The plot opts for cop-out sentimentality and begins to melt into goo.
Two eighth-graders from Chicago's inner-city show talent on their neighborhood basketball courts. A free-lance scout spots them and recruits them for St. Joseph's High School in Westchester, a western suburb. St. Joseph's is known for its powerhouse teams; it was here that another young man from the inner city, Isiah Thomas of the Detroit Pistons, began his climb to fame.
The two young men are Arthur Agee and William Gates. They are the subject of a remarkable, compellingly watchable new film named "Hoop Dreams," which recently won the Audience Award as the most popular documentary at the Sundance Film Festival in Park City, Utah - the nation's most important showcase for independent films. The movie, which was shot over five years by three Chicagoans who eventually amassed more than 250 hours of film, isn't really about sports; it's about the elusive American Dream.
For Arthur and William, attending school at St. Joseph's means getting up before dawn and making a 90-minute commute by train to the suburbs. It means being two of a handful of black students in an affluent, predominantly white student body. It also means, they hope, a ticket to a "full ride" scholarship at a good basketball college, and an eventual shot at stardom in the NBA.
For William, the chances look good. He's a brilliant athlete who gains national attention in his sophomore year. But then he suffers a knee injury, and the film follows him through surgeries and comebacks and the Nike All-American Basketball Camp, at which the nation's college coaches size up the top preps. He is recruited by several big schools, and selects Marquette, where he is a promised a four-year scholarship that does not depend on his basketball performance.
Arthur avoids injuries, but is not as precociously gifted as William. In his sophomore year, when his parents both lose their jobs and can no longer pay their share of his tuition at St. Joseph's, he is forced to withdraw from school, and he enrolls at Marshall, the public high school in his neighborhood. There is the suggestion that if his playing skills had been stronger, the tuition would not have been a problem; William, for example, has his share of the fees paid by a St. Joseph's booster.
"Hoop Dreams" follows both players through their high school careers and into their freshmen year in college, showing in great detail how the national basketball machine reaches down into grade school to spot likely prospects, and then puts them on a high-pressure track through prep and college sports. The odds against them are formidable; the makers of "Hoop Dreams" believe that of the 500,000 boys who play high school basketball in a given year, 14,000 will play in college - and of those, 25 will play at least one season in the NBA.
Yet the dream is real to William and Arthur, and to their families. We live these five years so intimately that it's like knowing them. There are bad times, as when Arthur's father leaves the family and begins using drugs, and good times, as when the father returns home, and a Marshall team led by Arthur eventually makes it to the Illinois state finals.
And the film records, without any comment, episodes such as when St. Joseph's demands the payment of back tuition before releasing Arthur's transcript, and the moment when his mother looks at the camera and says, "Do you ever ask yourself how I get by on $268 a month and keep this house and feed these children? Do you ever ask yourself that question?"
"Hoop Dreams" was produced in Chicago by Kartemquin Films, which has been making documentaries for 25 years. Additional financing came from the Minneapolis-St. Paul PBS station. (The producers are working on a distribution deal, and "Hoop Dreams" will open theatrically later this year.) The movie was originally intended as a 30-minute short, but the story could not be told in 30 minutes - and was not going to be over, the filmmakers quickly saw, in a single summer.

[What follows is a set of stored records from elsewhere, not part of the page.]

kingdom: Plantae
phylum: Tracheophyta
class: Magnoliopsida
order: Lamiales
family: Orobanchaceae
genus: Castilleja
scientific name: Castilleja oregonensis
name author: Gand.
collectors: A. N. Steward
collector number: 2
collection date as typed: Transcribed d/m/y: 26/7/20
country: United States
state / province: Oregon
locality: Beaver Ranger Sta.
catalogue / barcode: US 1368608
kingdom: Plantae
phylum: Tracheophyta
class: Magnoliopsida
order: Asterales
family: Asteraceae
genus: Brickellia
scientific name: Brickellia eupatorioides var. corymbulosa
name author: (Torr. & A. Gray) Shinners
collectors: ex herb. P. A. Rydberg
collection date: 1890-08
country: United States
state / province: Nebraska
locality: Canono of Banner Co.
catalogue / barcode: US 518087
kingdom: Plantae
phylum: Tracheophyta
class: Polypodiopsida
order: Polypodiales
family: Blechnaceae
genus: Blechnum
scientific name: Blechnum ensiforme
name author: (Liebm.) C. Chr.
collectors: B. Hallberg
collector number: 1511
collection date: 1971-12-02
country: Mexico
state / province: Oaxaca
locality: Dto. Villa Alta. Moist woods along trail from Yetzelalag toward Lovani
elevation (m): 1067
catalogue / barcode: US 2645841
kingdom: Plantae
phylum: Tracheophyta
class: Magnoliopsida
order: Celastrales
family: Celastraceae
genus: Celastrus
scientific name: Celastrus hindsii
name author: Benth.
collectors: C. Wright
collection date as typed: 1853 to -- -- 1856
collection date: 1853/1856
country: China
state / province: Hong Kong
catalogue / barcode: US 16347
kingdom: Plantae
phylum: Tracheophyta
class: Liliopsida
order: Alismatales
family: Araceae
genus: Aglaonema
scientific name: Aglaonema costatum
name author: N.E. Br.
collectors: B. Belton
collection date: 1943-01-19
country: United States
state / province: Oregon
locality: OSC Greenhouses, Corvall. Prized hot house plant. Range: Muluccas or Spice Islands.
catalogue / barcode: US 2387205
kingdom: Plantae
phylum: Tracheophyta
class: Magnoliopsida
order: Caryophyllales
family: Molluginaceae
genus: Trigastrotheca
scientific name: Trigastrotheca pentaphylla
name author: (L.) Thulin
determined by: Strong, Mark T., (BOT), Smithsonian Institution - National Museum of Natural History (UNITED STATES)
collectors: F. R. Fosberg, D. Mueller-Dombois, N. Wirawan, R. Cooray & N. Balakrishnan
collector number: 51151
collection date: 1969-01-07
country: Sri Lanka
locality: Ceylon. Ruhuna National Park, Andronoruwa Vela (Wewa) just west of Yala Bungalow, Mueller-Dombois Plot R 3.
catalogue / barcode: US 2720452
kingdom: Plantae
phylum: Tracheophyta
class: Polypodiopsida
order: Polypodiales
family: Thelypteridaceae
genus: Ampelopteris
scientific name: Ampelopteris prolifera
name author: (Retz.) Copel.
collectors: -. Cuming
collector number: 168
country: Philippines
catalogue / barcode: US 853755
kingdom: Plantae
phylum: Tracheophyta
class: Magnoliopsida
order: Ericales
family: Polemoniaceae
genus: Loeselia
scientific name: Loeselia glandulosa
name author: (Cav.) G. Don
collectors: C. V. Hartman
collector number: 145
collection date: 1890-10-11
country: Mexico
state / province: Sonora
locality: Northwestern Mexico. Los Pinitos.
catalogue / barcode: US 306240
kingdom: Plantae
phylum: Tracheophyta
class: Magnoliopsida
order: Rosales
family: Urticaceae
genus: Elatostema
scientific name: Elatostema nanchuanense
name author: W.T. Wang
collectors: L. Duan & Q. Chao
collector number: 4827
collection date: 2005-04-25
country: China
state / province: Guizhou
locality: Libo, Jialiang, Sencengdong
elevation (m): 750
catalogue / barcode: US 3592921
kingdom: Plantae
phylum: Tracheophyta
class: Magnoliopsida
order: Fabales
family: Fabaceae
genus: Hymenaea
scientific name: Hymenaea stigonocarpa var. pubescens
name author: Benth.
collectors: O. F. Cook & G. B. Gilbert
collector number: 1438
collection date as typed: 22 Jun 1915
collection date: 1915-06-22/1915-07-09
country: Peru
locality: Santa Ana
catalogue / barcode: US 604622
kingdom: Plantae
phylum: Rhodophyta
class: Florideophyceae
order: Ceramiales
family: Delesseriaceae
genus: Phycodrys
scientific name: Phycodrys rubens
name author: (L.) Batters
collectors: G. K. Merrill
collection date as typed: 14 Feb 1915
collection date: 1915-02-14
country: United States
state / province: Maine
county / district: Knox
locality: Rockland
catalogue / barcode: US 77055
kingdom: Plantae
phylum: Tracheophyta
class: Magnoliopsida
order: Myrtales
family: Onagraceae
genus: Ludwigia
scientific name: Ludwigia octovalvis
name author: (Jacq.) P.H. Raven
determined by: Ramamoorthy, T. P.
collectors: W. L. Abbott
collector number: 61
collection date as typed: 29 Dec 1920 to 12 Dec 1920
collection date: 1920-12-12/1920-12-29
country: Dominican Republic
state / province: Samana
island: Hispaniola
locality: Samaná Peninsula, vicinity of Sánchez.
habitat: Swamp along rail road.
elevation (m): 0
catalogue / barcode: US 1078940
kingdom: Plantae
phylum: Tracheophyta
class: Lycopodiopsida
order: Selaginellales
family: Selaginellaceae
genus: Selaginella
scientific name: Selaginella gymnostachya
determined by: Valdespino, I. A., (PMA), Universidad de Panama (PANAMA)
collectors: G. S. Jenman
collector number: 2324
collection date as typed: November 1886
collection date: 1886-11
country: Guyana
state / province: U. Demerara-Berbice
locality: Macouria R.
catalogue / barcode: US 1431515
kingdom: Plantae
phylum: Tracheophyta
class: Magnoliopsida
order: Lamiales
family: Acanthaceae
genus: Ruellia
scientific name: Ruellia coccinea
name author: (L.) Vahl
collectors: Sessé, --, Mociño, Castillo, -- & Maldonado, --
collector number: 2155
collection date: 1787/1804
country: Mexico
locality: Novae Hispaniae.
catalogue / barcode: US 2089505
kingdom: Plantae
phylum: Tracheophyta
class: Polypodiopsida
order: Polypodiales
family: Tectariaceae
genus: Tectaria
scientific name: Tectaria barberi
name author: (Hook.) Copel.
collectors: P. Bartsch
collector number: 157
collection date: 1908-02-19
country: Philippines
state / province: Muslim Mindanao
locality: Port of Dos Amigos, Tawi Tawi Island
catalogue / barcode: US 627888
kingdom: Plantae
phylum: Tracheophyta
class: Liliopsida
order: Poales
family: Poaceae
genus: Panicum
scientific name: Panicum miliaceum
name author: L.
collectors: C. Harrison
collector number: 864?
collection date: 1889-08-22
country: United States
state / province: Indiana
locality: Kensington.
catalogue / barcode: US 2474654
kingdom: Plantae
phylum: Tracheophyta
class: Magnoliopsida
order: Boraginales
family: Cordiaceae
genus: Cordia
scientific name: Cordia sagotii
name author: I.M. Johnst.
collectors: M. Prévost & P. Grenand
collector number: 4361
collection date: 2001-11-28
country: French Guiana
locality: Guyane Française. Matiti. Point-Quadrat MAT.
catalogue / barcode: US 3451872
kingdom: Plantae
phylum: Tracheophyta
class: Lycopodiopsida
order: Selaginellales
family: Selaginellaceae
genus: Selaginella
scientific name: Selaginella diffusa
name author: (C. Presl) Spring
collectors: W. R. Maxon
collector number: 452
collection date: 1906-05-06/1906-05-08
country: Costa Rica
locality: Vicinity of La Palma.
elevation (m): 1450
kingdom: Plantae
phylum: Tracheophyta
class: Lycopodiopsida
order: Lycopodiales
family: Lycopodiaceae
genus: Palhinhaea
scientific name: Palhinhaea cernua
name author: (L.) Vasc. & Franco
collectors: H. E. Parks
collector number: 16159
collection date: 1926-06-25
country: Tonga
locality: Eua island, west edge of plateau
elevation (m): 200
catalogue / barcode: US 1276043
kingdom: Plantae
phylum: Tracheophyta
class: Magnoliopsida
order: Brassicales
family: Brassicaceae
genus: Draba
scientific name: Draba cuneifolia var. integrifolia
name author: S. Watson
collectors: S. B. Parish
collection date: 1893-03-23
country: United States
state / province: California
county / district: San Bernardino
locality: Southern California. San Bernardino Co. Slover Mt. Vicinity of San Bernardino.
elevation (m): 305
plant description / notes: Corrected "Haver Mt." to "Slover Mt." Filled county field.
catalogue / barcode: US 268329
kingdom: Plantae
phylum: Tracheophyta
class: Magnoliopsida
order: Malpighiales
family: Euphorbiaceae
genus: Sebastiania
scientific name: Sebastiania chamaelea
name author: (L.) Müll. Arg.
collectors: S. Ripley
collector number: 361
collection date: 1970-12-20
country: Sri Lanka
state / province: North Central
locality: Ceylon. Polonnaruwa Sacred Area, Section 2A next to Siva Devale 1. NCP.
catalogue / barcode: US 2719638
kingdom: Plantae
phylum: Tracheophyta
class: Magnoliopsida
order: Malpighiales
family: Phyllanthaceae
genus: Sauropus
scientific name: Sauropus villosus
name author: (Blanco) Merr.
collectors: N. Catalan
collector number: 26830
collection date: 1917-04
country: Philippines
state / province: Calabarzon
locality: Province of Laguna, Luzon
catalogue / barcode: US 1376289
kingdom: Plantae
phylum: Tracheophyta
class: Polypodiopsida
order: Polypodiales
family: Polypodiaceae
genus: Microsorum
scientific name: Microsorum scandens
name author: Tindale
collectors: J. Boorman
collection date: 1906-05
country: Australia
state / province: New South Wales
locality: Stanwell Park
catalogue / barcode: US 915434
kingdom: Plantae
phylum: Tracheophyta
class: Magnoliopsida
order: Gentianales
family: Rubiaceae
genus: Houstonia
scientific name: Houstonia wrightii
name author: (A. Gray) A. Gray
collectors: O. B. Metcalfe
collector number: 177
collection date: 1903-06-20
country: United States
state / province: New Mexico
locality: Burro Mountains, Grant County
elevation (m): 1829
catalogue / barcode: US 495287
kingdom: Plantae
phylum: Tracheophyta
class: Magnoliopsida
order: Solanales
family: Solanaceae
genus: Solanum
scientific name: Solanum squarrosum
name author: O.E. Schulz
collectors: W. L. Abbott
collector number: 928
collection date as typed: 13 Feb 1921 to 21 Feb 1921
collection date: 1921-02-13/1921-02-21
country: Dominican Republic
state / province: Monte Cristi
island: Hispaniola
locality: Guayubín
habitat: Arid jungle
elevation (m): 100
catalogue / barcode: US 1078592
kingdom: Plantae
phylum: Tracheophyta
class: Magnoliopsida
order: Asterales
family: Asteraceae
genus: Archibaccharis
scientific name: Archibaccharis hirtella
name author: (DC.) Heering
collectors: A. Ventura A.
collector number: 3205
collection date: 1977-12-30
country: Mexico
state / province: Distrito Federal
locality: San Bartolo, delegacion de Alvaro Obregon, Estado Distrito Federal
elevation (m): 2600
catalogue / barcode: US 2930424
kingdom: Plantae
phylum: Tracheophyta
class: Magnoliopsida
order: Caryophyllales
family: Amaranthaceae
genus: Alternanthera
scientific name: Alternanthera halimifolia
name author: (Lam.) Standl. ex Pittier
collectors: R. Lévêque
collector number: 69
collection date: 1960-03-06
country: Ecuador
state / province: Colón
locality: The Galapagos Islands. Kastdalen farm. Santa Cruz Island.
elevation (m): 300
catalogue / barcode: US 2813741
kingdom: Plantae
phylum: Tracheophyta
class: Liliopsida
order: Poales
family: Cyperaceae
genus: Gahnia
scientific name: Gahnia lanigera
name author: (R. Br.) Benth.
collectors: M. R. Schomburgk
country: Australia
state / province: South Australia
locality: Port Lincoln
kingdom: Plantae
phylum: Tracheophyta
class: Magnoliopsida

The film was directed by Steve James of Kartemquin, and co-produced by James, Fred Marx and Peter Gilbert, who was also the cinematographer. From the evidence on the screen, they obviously followed their two subjects and their families month after month, in good times and bad, concerned not with whether Arthur or William would "make it" at the college level, but simply about their struggle, which mirrors the dream of so many young black kids to someday be "the next Isiah Thomas."
Most fictional sports movies are about winning. Many of them use an underdog theme; one of my favorites, from last year, was "Rudy," about an undersized kid who was determined to play for Notre Dame, if only on a practice squad. But movies like that apply a filter to experience. They are told with the benefit of hindsight, about sports hopefuls who have already, in one way or another, found their dream.
"Hoop Dreams" tells the more realistic, and common, story of typical kids from the inner city who are good, even great, players - but not necessarily of the superstar caliber demanded by the NBA. And it tells the stories of their families, of long hours and hard work and dreams.
Many of the images of black Americans in the movies and on TV are based on a world of guns, drugs, gangs and crime. One of the lasting impressions of "Hoop Dreams" is of the families who stand behind Arthur and William: Strong mothers in both cases, and extended networks of uncles, aunts, cousins, neighbors, church members, all striving to help the youngsters prevail in a world without many obvious opportunities.
I came away from the film with a strong impression of two healthy, determined, supportive homes - not without problems but certainly not without high standards. And with the thought that since Arthur Agee and William Gates are both, at this moment, in college, their stories have a happy ending.